Task to carry out: Scan the entries below for the word "ржано". Copy each line that has it.
═══ Entries shown
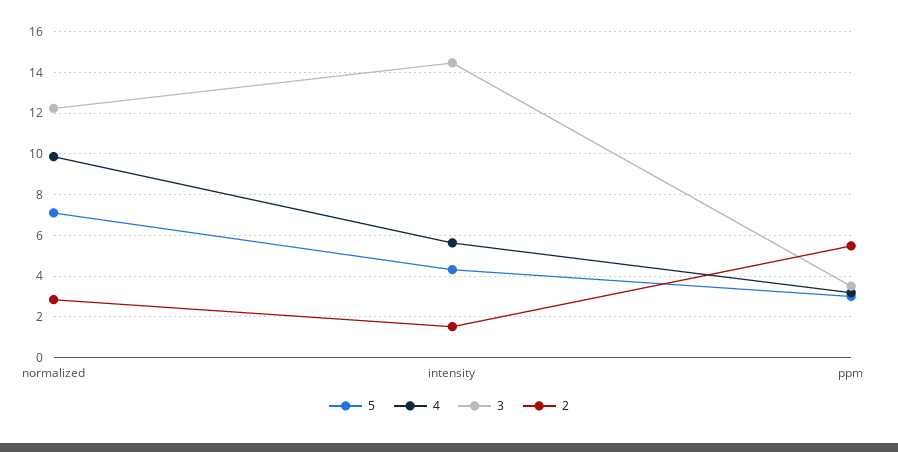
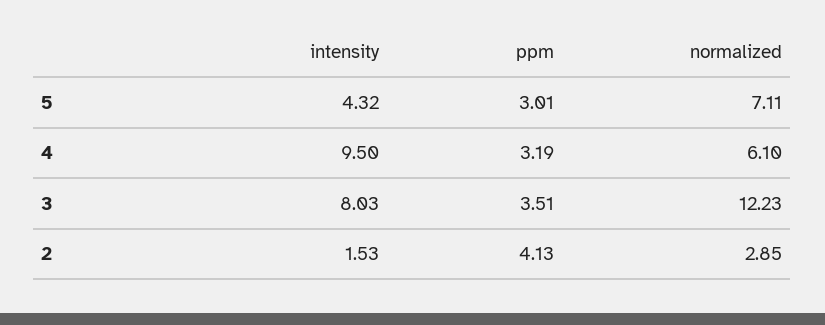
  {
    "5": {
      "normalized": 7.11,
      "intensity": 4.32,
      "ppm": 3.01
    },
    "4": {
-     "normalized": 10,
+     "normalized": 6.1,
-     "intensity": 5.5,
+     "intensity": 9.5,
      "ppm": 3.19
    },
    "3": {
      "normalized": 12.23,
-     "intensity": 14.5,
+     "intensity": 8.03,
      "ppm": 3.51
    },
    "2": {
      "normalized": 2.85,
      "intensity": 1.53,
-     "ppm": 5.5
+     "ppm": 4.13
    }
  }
══════
═══ Entries shown
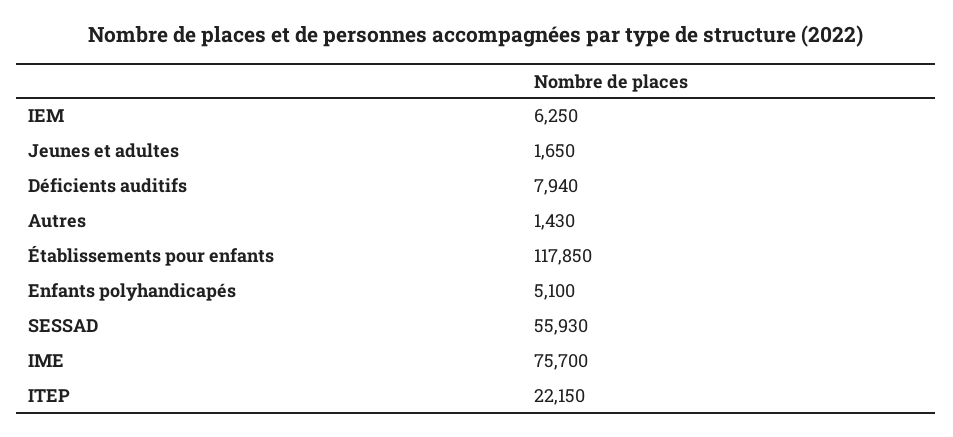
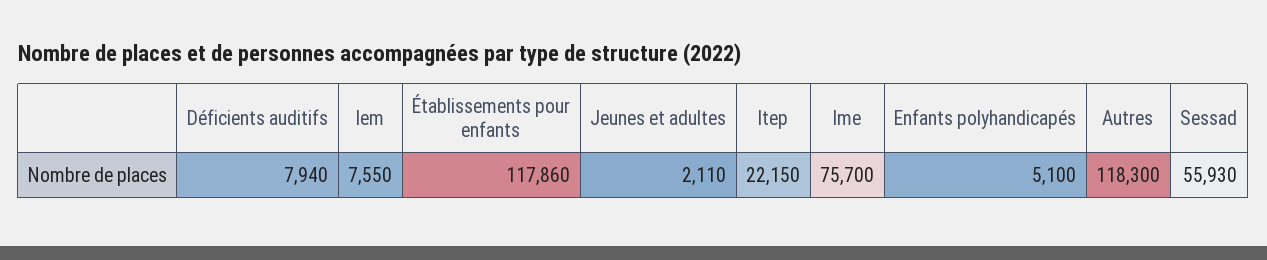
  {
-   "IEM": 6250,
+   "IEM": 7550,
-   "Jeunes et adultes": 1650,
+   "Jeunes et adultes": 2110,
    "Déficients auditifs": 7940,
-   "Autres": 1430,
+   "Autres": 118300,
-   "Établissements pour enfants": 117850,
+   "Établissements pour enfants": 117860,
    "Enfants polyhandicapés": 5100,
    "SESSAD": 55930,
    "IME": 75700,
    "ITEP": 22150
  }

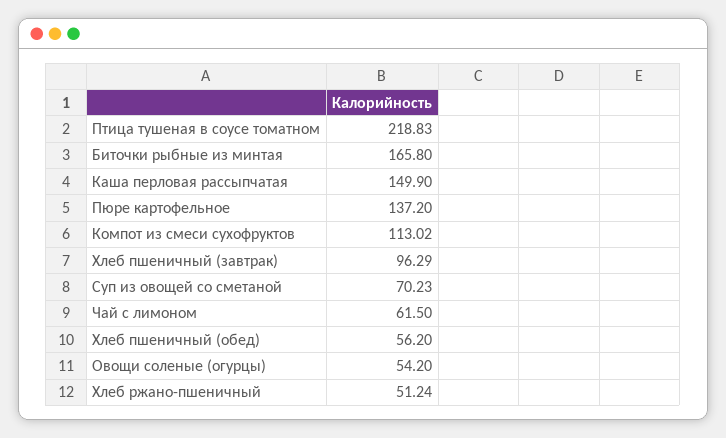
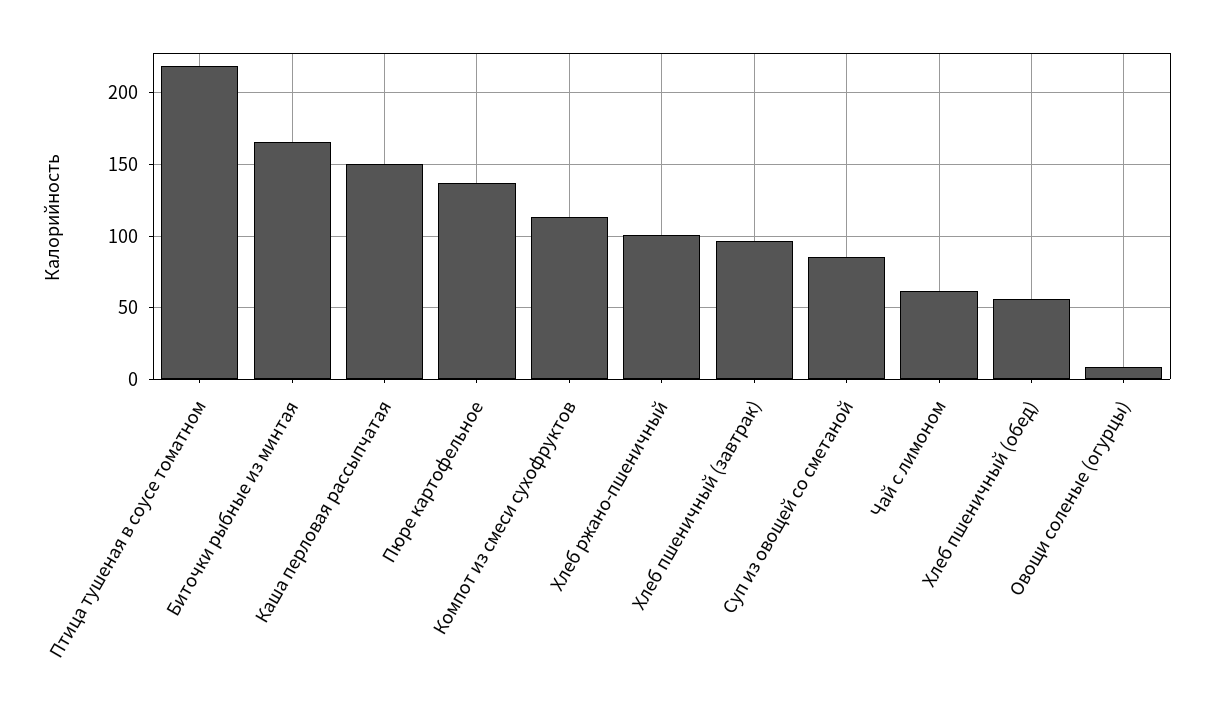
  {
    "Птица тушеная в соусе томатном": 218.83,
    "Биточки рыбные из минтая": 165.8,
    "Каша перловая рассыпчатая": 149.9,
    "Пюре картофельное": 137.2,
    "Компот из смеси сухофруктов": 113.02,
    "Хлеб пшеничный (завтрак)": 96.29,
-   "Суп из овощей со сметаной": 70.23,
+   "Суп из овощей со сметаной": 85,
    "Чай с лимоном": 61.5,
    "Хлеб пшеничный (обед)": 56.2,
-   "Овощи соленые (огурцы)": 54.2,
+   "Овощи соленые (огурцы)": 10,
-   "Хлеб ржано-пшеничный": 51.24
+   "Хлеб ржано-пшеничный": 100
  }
══════
Task solution:
-   "Хлеб ржано-пшеничный": 51.24
+   "Хлеб ржано-пшеничный": 100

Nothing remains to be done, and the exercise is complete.